Yesterday I suggested that American’s pilots were engaged in a sick out because after new contract terms were imposed on pilots through the airline’s bankruptcy process, we started seeing lots of flight cancellations — over 5% on Sunday, again over 5% of the schedule on Monday, and already quite a few for today.
I didn’t even get into the really poor on-time percentage being logged by American’s flights, which weren’t unduly affected by weather.
It certainly seemed like something was ‘up’. Which was also confirmed in comments I was reading on the post and elsewhere, such as reports of 20-plus minute times to taxi, and planes even being beaten out by tugs moving faster than they were.
“No one at APA has either sanctioned or supported any kind of ‘job action’ or sickout. It is illegal to do so,” said APA spokesman Tom Hoban. “That being said, you’ve got 8,000 pilots that are witnessing a handful of senior executives at AA that have chosen in a very deliberate manner to dismantle and destroy their profession. To say that the pilots at AA are not happy would be the understatement of a lifetime.”
The author calls that a “resounding no” but I read it as anything but — of course we’re not doing that because it would be illegal if we were, but of course there are lots of unhappy pilots and American would deserve it if we were doing that…
No, not a denial at all.
Meanwhile I saw a link in a post at TravelingBetter.com to a discussion by American pilots over at a pilot forum with a lot of ‘wink, wink, nudge nudge’ over how they’re slowing down the airline.
Here’s a sample of the comments (bolding is mine):
How is the operation running? Just wondering how the metal is moving over there.
A bit sluggish…4 canx today at DFW for lack of crews. Many delays and canx this week.

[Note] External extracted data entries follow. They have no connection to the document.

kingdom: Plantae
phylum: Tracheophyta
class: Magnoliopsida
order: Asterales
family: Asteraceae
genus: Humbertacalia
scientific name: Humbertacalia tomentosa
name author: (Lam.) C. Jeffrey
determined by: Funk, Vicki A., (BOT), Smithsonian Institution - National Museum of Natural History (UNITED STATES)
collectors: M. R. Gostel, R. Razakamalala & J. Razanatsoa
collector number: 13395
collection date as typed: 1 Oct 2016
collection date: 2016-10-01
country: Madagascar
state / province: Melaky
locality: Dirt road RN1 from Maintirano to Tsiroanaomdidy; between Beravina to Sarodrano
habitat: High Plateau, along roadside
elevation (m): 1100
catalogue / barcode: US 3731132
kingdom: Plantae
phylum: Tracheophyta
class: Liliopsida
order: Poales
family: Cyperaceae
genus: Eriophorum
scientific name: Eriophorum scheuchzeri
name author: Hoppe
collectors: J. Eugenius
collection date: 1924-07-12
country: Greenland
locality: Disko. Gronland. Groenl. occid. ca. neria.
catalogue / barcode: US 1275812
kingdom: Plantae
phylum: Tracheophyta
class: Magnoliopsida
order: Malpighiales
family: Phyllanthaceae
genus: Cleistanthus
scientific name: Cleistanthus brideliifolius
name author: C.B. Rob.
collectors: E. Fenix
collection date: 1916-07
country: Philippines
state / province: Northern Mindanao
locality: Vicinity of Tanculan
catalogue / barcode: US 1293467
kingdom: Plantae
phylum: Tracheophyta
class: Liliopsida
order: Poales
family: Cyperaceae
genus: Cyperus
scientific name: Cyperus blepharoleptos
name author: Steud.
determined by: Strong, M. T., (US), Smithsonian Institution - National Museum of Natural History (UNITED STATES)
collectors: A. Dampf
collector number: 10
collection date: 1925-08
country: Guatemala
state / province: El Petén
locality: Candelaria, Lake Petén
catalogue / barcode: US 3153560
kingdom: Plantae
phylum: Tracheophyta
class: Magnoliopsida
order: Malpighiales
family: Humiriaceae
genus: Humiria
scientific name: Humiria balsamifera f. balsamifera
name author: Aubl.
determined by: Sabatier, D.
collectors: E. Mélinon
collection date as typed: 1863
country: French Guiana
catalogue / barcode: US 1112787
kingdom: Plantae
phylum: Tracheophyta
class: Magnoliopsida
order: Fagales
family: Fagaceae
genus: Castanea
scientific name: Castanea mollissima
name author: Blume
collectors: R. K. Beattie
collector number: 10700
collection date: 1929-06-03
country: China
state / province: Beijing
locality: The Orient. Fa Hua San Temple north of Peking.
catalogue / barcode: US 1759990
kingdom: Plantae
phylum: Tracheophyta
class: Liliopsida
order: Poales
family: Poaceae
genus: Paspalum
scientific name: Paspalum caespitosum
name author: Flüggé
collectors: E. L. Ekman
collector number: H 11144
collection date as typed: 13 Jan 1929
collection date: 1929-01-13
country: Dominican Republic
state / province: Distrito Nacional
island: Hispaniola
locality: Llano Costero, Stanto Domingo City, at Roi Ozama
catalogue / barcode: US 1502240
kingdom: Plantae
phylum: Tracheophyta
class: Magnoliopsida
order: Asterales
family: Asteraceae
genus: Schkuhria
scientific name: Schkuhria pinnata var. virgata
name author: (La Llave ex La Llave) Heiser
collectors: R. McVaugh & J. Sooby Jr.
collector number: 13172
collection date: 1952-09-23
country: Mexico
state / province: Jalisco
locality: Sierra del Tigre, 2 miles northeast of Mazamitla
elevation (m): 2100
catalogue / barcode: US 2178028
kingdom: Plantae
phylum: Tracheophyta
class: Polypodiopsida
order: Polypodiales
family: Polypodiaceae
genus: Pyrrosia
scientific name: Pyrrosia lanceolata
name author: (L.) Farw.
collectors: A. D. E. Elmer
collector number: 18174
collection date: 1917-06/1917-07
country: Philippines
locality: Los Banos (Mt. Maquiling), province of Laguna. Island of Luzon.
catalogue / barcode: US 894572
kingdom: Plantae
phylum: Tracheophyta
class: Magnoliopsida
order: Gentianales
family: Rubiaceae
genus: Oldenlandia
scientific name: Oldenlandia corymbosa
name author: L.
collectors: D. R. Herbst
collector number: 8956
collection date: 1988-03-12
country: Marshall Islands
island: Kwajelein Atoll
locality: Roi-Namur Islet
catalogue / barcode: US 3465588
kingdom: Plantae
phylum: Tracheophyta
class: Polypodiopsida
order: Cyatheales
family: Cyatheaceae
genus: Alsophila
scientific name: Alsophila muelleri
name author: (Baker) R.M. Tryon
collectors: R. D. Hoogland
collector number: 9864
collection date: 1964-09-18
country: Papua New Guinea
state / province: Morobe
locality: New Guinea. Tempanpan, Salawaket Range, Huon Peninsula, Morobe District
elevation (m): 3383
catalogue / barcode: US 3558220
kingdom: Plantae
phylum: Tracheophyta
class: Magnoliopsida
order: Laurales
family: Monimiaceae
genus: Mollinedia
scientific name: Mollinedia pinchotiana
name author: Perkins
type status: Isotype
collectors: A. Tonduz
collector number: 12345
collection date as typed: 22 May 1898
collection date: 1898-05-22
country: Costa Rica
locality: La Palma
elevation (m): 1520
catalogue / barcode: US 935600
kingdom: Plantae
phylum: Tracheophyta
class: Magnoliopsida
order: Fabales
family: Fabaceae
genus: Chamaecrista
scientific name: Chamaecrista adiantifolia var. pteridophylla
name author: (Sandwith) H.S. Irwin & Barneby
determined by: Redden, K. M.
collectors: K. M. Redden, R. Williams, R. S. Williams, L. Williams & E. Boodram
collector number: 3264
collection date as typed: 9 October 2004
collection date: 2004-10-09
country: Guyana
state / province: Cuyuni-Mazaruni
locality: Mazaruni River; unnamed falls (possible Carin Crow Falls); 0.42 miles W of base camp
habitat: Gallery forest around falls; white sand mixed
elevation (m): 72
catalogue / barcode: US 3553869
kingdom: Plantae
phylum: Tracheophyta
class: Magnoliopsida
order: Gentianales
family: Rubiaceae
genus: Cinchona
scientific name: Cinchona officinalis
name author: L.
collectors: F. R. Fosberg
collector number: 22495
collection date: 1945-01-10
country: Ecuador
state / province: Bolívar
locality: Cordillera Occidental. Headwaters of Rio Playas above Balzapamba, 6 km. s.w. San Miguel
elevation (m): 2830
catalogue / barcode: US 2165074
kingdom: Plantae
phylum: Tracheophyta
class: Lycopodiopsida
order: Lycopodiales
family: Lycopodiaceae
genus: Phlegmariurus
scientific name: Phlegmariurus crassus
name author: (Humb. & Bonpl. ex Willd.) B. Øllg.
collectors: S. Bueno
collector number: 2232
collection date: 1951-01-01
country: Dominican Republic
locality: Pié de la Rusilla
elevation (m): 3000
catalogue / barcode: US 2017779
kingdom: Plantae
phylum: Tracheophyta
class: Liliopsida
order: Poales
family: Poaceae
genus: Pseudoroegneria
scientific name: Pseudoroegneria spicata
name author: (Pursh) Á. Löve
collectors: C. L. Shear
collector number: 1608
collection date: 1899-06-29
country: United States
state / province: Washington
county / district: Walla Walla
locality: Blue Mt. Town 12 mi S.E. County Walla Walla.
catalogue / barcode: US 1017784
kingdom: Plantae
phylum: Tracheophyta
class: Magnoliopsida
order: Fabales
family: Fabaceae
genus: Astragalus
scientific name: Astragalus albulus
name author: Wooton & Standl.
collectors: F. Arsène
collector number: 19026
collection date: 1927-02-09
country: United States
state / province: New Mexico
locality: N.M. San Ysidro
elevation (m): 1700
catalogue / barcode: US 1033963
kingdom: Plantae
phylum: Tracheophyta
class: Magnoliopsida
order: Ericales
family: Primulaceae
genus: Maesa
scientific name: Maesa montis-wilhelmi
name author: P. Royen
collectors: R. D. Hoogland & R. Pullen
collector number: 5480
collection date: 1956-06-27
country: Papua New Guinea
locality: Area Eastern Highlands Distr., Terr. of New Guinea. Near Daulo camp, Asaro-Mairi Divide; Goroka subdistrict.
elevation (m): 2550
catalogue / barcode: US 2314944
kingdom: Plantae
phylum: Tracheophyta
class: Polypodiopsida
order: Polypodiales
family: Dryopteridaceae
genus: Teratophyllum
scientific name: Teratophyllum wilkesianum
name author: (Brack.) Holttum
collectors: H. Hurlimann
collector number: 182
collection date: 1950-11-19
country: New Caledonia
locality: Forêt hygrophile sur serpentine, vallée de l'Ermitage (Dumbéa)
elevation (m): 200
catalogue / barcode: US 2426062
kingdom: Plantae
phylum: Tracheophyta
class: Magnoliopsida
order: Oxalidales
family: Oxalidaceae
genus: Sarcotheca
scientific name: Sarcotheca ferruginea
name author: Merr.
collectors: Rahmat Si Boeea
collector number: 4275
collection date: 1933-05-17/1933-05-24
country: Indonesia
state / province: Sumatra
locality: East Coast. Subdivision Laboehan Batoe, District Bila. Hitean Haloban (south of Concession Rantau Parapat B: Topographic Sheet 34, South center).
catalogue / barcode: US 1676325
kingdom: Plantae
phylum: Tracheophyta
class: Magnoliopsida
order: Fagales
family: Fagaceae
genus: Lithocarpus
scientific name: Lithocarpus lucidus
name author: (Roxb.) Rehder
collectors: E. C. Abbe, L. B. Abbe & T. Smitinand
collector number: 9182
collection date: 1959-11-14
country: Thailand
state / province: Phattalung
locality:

Did u see what the company is imposing? I dont blame AA pilots
Withholding of enthusiasm is not a job action. Neither is taking time off if one is unfit to fly. It is hard to run an operation when you crap all over your frontline employees.
And as always, the way to go is follow the FAR’s to the letter, as well as company rules… like giving T-storms 20 nm space, thorough pre-flights, conscientious write-ups, economical taxi and flight speeds, meticulous check list procedures, no-fault go-arounds, etc etc etc. Of course, fatigue is a hot-button topic w/NASA and the FAA. Got to wathc those mental health issues too. And it’s a good time to finally get that carpal tunnel surgery.
Well ya know sometimes you have to double check that flight plan. Especially on those RNAV departures. You don’t want to cause a potential mid air collision. Safety first.
Instead of DIRECT anywhere, just request “FLIGHT PLAN ROUTE”!
For you lawyer types, The burden of proof rests with the company to show a work slowdown is taking place?
I don’t see how a judge can “punish” the pilots any more than he already has…It’s not like they can send the Sheriff over to every pilots house and lead them to work in handcuffs. Whatever the cause, poor operational performance will force the hand of the creditors. What they decide to do remains to be seen, but I’d think a merger would provide more value than a fire sale.
Bloomberg reports that American is cutting capacity by 2% for the rest of September and October as a result.